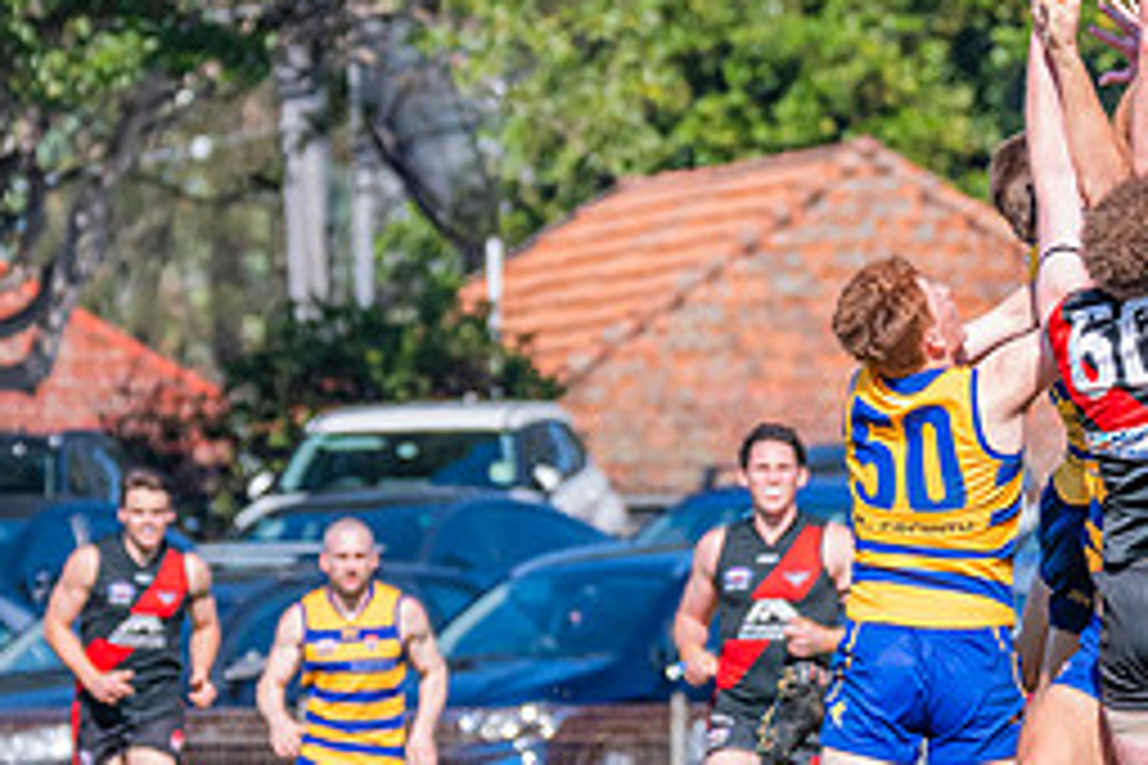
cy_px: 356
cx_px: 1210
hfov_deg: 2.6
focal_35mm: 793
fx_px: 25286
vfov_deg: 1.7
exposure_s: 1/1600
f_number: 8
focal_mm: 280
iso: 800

-=-=-=-=-

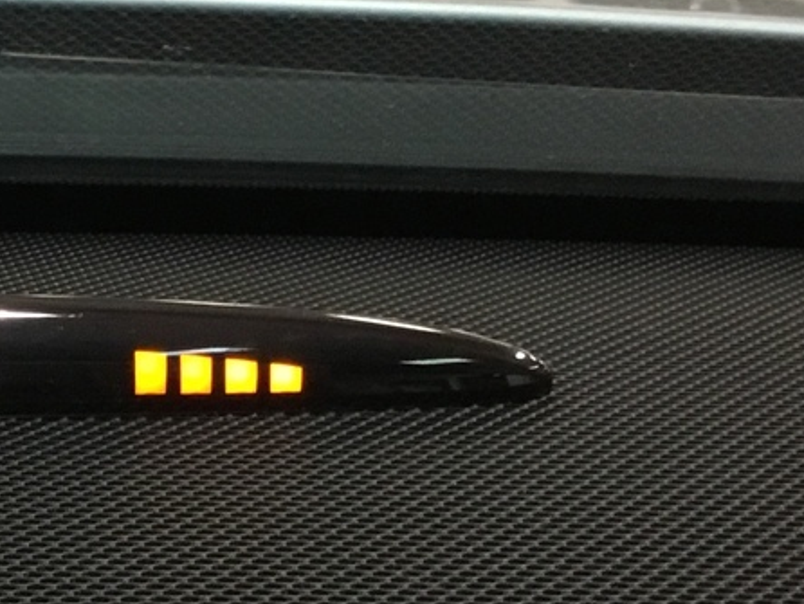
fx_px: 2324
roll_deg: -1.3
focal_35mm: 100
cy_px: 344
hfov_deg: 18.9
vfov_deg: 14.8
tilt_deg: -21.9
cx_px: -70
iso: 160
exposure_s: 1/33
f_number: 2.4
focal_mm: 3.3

-=-=-=-=-

> **Brief**
In the listing above, find the line containing "hfov_deg: 18.9" and the line containing "focal_mm: 3.3", then quote both, plus every line between them, exactly as written.

> **Solution for this task**
hfov_deg: 18.9
vfov_deg: 14.8
tilt_deg: -21.9
cx_px: -70
iso: 160
exposure_s: 1/33
f_number: 2.4
focal_mm: 3.3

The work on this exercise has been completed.